International Drug Safety
International Drug Safety
International Principles for Drug Safety - Patient safety is being compromised due to counterfeit drugs. Around the world, patients are encountering fake medicines. The packaging seems right, the tablets or capsules look the same—but these fakes are really imitations of government-approved drugs created in unsanitary or unsterile conditions with unsafe manufacturing practices.
Counterfeit drugs may be too strong or too weak, missing key ingredients or made with dangerous, even toxic substances. Drug safety can be compromised by taking medications past the expiration date or if they are labeled, stored or handled improperly.
The Partnership for Safe Medicines has developed the following international principles to support quality assurance programs and establish a drug distribution system that is without compromise so people in every corner of the globe can feel secure that the medicines they receive are legitimate, safe pharmaceuticals approved by their country’s regulators.
Secure and Protect the Supply Chain
There is strong need for strict, rigorous oversight when pharmaceuticals are transported between countries, including the regulation of its storage throughout the distribution system of imported pharmaceuticals.

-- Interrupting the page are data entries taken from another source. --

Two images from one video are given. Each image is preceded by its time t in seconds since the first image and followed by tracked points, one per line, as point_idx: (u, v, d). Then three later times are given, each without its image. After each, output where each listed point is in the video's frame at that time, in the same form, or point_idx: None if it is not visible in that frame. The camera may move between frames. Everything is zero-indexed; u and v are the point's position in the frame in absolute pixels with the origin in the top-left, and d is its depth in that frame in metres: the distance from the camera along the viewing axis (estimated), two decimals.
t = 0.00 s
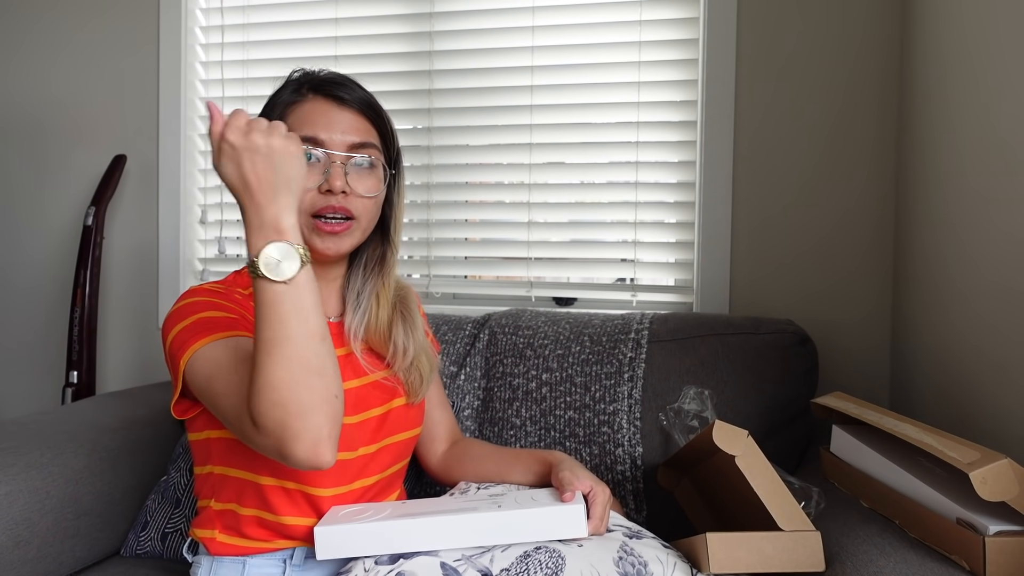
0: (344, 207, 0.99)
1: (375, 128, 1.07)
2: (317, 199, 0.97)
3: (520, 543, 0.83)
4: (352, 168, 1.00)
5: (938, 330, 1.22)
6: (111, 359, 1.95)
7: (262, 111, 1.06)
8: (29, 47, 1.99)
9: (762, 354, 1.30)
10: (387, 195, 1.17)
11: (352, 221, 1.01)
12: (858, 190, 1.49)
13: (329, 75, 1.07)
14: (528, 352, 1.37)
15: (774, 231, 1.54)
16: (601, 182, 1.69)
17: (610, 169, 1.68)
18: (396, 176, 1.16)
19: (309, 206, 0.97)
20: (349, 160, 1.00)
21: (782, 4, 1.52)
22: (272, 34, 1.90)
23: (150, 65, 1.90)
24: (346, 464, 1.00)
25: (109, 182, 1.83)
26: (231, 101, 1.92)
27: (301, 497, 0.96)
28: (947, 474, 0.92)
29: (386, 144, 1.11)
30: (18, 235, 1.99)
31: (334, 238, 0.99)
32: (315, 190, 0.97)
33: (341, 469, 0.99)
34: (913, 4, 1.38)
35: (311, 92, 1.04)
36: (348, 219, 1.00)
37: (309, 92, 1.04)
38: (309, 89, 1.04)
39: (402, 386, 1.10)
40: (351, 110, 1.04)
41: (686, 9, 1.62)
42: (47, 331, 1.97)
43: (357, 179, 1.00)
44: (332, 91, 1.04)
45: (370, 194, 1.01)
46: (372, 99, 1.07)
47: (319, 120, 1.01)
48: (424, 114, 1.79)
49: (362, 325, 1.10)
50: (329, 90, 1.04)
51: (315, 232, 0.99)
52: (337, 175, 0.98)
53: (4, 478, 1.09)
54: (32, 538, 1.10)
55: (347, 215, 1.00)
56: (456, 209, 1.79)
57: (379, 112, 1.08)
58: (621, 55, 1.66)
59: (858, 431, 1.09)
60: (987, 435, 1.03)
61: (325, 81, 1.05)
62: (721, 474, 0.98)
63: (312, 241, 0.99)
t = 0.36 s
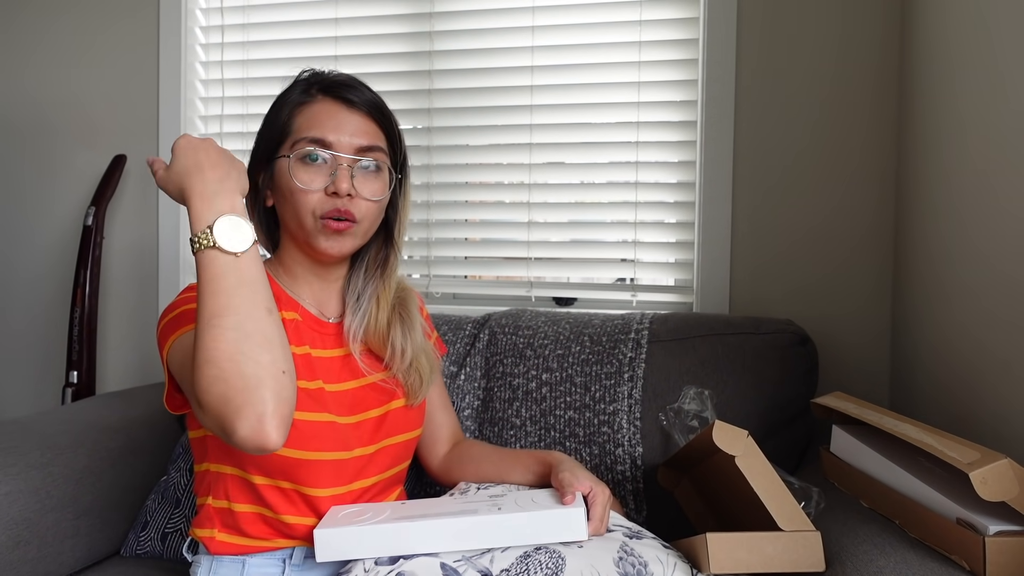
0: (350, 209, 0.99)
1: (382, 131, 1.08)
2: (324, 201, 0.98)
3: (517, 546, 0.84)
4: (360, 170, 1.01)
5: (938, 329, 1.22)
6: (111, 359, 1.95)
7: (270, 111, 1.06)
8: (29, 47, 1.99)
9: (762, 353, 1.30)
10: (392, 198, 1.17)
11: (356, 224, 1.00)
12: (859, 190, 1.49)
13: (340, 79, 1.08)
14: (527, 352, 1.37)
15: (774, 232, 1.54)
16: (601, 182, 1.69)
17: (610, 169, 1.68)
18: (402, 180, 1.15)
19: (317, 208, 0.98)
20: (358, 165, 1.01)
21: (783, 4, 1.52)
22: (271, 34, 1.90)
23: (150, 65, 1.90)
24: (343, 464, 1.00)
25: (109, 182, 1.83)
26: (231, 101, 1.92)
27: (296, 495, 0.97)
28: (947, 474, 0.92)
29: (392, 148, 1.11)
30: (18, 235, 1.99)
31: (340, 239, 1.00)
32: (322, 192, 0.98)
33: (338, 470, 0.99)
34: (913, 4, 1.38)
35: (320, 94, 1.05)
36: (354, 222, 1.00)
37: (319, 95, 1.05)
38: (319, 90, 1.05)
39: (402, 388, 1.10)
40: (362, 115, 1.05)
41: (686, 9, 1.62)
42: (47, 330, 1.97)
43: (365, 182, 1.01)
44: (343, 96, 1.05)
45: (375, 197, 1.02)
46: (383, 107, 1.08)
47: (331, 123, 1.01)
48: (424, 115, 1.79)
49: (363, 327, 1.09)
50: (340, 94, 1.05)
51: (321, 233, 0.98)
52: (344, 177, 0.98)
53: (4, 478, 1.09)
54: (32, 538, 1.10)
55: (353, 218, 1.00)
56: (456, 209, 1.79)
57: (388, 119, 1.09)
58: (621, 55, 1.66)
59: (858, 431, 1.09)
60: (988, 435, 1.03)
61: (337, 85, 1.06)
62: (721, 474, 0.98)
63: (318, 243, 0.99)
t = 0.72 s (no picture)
0: (386, 225, 1.03)
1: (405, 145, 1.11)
2: (366, 215, 1.00)
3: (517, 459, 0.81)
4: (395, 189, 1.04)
5: (938, 330, 1.22)
6: (111, 359, 1.95)
7: (298, 104, 1.03)
8: (29, 48, 1.99)
9: (762, 353, 1.30)
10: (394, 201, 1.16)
11: (383, 239, 1.05)
12: (859, 191, 1.49)
13: (374, 89, 1.08)
14: (528, 352, 1.37)
15: (774, 232, 1.54)
16: (601, 182, 1.69)
17: (610, 169, 1.67)
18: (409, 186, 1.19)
19: (357, 221, 1.00)
20: (394, 182, 1.03)
21: (783, 4, 1.52)
22: (271, 34, 1.90)
23: (150, 64, 1.90)
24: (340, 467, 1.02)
25: (108, 182, 1.83)
26: (231, 101, 1.92)
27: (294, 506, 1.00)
28: (947, 473, 0.92)
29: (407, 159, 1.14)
30: (17, 235, 1.99)
31: (366, 251, 1.03)
32: (364, 206, 1.00)
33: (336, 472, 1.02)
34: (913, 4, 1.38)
35: (361, 104, 1.05)
36: (383, 238, 1.04)
37: (359, 105, 1.04)
38: (360, 100, 1.05)
39: (404, 381, 1.12)
40: (398, 134, 1.07)
41: (686, 9, 1.61)
42: (46, 330, 1.97)
43: (397, 200, 1.05)
44: (381, 112, 1.06)
45: (400, 214, 1.07)
46: (409, 126, 1.12)
47: (374, 136, 1.02)
48: (424, 114, 1.79)
49: (364, 325, 1.09)
50: (379, 109, 1.06)
51: (354, 244, 1.02)
52: (385, 195, 1.01)
53: (4, 479, 1.09)
54: (32, 538, 1.10)
55: (383, 233, 1.04)
56: (456, 209, 1.79)
57: (410, 139, 1.13)
58: (621, 55, 1.66)
59: (858, 432, 1.09)
60: (988, 435, 1.03)
61: (373, 96, 1.06)
62: (721, 474, 0.98)
63: (347, 253, 1.02)
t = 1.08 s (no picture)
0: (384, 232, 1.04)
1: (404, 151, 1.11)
2: (366, 222, 1.01)
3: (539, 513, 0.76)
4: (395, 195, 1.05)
5: (938, 330, 1.22)
6: (111, 359, 1.95)
7: (298, 104, 1.02)
8: (29, 48, 1.99)
9: (762, 353, 1.30)
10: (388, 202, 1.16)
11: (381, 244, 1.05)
12: (859, 191, 1.49)
13: (376, 93, 1.08)
14: (527, 352, 1.36)
15: (773, 233, 1.54)
16: (601, 182, 1.69)
17: (610, 169, 1.67)
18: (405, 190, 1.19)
19: (357, 227, 1.01)
20: (392, 188, 1.04)
21: (783, 4, 1.52)
22: (271, 34, 1.90)
23: (150, 65, 1.90)
24: (335, 468, 1.02)
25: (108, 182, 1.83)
26: (231, 101, 1.92)
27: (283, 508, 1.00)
28: (947, 473, 0.92)
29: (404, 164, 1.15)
30: (17, 235, 1.99)
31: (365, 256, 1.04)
32: (363, 212, 1.00)
33: (332, 472, 1.02)
34: (913, 5, 1.38)
35: (362, 107, 1.05)
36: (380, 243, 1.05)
37: (360, 109, 1.04)
38: (362, 103, 1.05)
39: (398, 383, 1.12)
40: (397, 139, 1.08)
41: (686, 9, 1.61)
42: (47, 331, 1.97)
43: (396, 206, 1.05)
44: (382, 117, 1.06)
45: (398, 220, 1.07)
46: (409, 132, 1.12)
47: (375, 143, 1.03)
48: (423, 114, 1.79)
49: (357, 325, 1.09)
50: (380, 114, 1.06)
51: (352, 250, 1.02)
52: (384, 202, 1.02)
53: (4, 479, 1.09)
54: (32, 538, 1.10)
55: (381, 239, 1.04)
56: (456, 209, 1.79)
57: (410, 145, 1.13)
58: (621, 55, 1.66)
59: (858, 432, 1.09)
60: (988, 436, 1.03)
61: (374, 100, 1.06)
62: (721, 474, 0.98)
63: (344, 258, 1.02)
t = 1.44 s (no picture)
0: (384, 228, 1.03)
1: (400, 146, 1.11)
2: (366, 218, 1.01)
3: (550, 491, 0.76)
4: (394, 190, 1.05)
5: (938, 330, 1.22)
6: (111, 359, 1.95)
7: (294, 103, 1.02)
8: (29, 47, 1.99)
9: (762, 353, 1.30)
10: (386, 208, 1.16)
11: (382, 241, 1.05)
12: (859, 190, 1.49)
13: (371, 89, 1.08)
14: (527, 352, 1.36)
15: (774, 233, 1.54)
16: (601, 182, 1.69)
17: (610, 169, 1.67)
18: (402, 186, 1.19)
19: (358, 224, 1.01)
20: (392, 184, 1.04)
21: (783, 3, 1.52)
22: (271, 34, 1.90)
23: (150, 64, 1.90)
24: (341, 466, 1.03)
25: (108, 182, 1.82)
26: (231, 101, 1.92)
27: (291, 507, 1.00)
28: (948, 474, 0.92)
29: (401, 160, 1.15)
30: (17, 235, 1.99)
31: (367, 253, 1.04)
32: (363, 209, 1.00)
33: (338, 470, 1.02)
34: (914, 5, 1.38)
35: (357, 103, 1.04)
36: (382, 240, 1.05)
37: (355, 105, 1.04)
38: (356, 100, 1.05)
39: (401, 381, 1.12)
40: (394, 134, 1.07)
41: (686, 9, 1.61)
42: (46, 331, 1.97)
43: (395, 201, 1.05)
44: (378, 113, 1.06)
45: (398, 216, 1.07)
46: (405, 127, 1.12)
47: (372, 139, 1.03)
48: (423, 114, 1.79)
49: (359, 324, 1.10)
50: (376, 110, 1.06)
51: (354, 247, 1.02)
52: (384, 198, 1.02)
53: (3, 479, 1.09)
54: (32, 538, 1.10)
55: (382, 236, 1.04)
56: (455, 209, 1.79)
57: (406, 141, 1.13)
58: (621, 54, 1.66)
59: (858, 432, 1.09)
60: (988, 436, 1.03)
61: (369, 97, 1.07)
62: (721, 474, 0.98)
63: (346, 255, 1.02)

Distribution facilities should be subject to inspection and government agencies should have sufficient funding to inspect all the facilities that manufacture drug products or components of drug products for foreign or domestic use.
Field offices staffed with both inspectors and criminal investigators should be established to inspect facilities in key exporting areas.
The public and private sectors should continue to work together to standardize drug pedigrees and documentation.
Regulate Online Drug Sellers
Online drug sellers and pharmacies should be held to the same rigorous oversight and high standards as traditional pharmacies.
There should be mandatory Internet accreditation programs created by a country’s pharmacy board protect patients from rogue online drug sellers.
All Internet drug sellers, regardless of which state, territory or country in which they are based, must comply with the pharmaceutical licensing and survey requirements for every area in which they sell pharmaceuticals.
No one should be able to purchase prescription drugs, including controlled substances, over the Internet without a valid prescription and physician oversight.
Unify the Fight Against Counterfeit Drugs
Counterfeit drugs, tainted medicines, and rogue online drug sellers are global public health problems that require an international solution.
International cooperation must occur between government agencies, legislatures, law enforcement, and diplomatic corps to prosecute drug counterfeiters.
Criminal penalties against the manufacturers, sellers, distributors, and purveyors of counterfeit medicines must be increased to reflect the gravity of their offenses.
Government authorities should be granted the power to destroy unapproved, unlicensed, tainted, and/or counterfeit drugs entering a country’s border rather than returning them to the criminals who sent them.